OS Level Tuning

      +

      OS level parameters you can use to tune _Couchbase Sync Gateway

      Introduction

      To get the most out of Sync Gateway, it may be necessary to tune a few parameters of the OS.

      Raising the maximum number of file descriptors available to Sync Gateway is important because it directly affects the maximum number of sockets the Sync Gateway can have open, and therefore the maximum number of endpoints that the Sync Gateway can support.

      The instructions here are geared towards CentOS deployments.

      Operating System File Descriptor Limits

      Increase the max number of file descriptors available to all processes.

      Set the number of system wide file descriptors
      1. Edit the /etc/sysctl.conf file

      2. Add the following line.

        fs.file-max = 500000
      3. Apply the changes by running the following command.

        $ sysctl -p (1)
        1 The -p will persist the change across reboots

      Sync Gateway File Descriptor Limits

      Configure the maximum number of open files descriptors in Sync Gateway in line with the above changes.

      Example 1. Set the Maximum File Descriptors
      {
        ...
        "max_file_descriptors:": 250000, (1)
        ...
      }
      1 Default = 5000

      Service File Descriptor Limits

      For systemd config

      The /usr/lib/systemd/system/sync_gateway.service has a hardcoded limit specified by LimitNOFILE=65535.

      To increase that, edit the /sync_gateway.service file to your desired value and restart the service.

      Process File Descriptor Limits

      If you are running Sync Gateway outside of systemd, use the following instructions.

      If you are using systemd, you can skip this section.
      1. Increase the ulimit setting for max number of file descriptors available to a single process.
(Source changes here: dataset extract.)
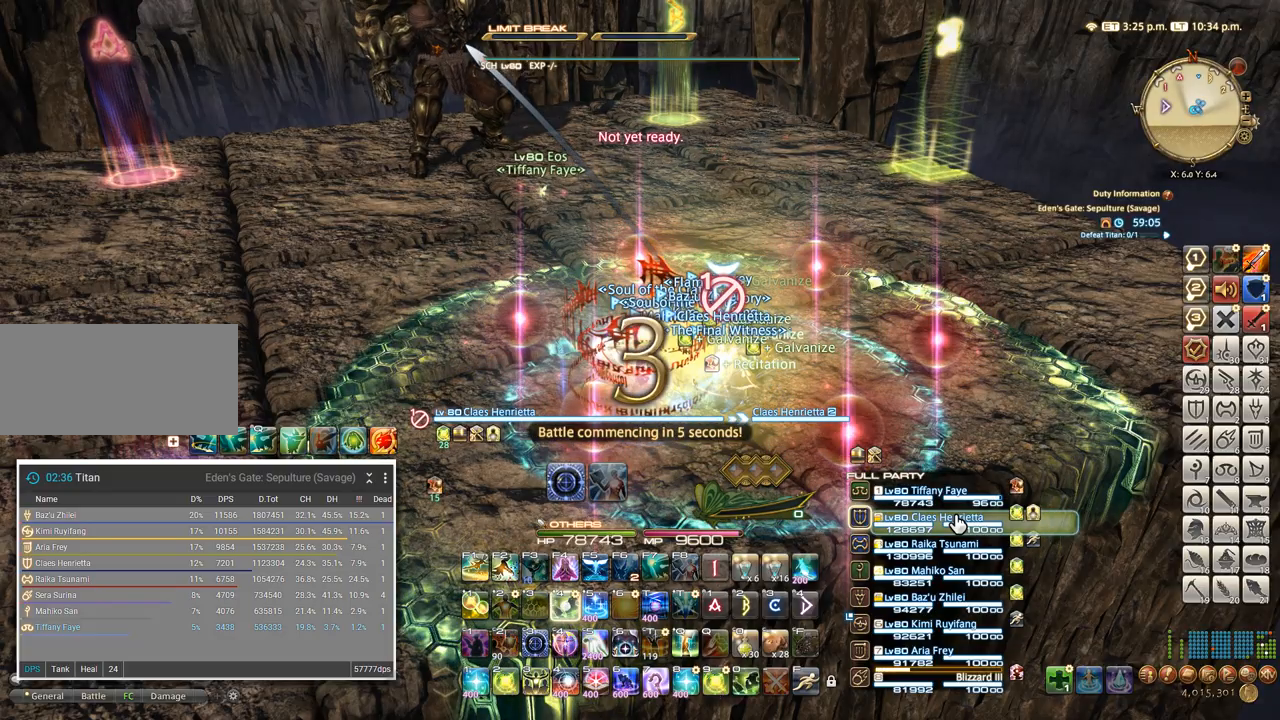
Gameplay with keyboard; each line is a JSON object with the keys held at the frame after it. "events" lists presses ("down") and releases ("up") of ".", "/", "0", "1", "2", "3", "4", "5", "6", "7", "8", "9", "a", "alt_l", "alt_r", "b", "backslash", "backspace", "c", "caps_lock", "comma", "ctrl_l", "ctrl_r", "d", "e", "equals", "escape", "f", "f1", "f10", "f11", "f12", "f2", "f3", "f4", "f5", "f6", "f7", "f8", "f9", "g", "h", "i", "j", "k", "l", "lbracket", "m", "minus", "n", "o", "p", "q", "quote", "r", "rbracket", "return", "s", "semicolon", "shift_l", "shift_r", "space", "super", "t", "tab", "tilde", "u", "v", "w", "x" and "y" between this image and that frame as [ms after this image, input, new state], when the widget could be followed in between. No other keys are recorded. Mouse input is not recorded. Not read: z.
{"keys": ["4", "shift_l"], "events": [[17, "4", "up"], [67, "4", "down"], [150, "4", "up"], [200, "4", "down"], [267, "4", "up"], [317, "4", "down"], [384, "4", "up"], [450, "4", "down"]]}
For example, setting it to 250K will allow the Sync Gateway to have 250K connections open at any given time, and leave 250K remaining file descriptors available for the rest of the processes on the machine. These settings are just an example, you will probably want to tune them for your own particular use case.

        $ ulimit -n 250000
      2. To persist the ulimit change across reboots, add the following lines to:
        /etc/security/limits.conf.

        * soft nofile 250000
        * hard nofile 250000
      3. Verify your changes by running the following commands.

        $ cat /proc/sys/fs/file-max
        $ ulimit -n

        The output value of both commands above should be 250000.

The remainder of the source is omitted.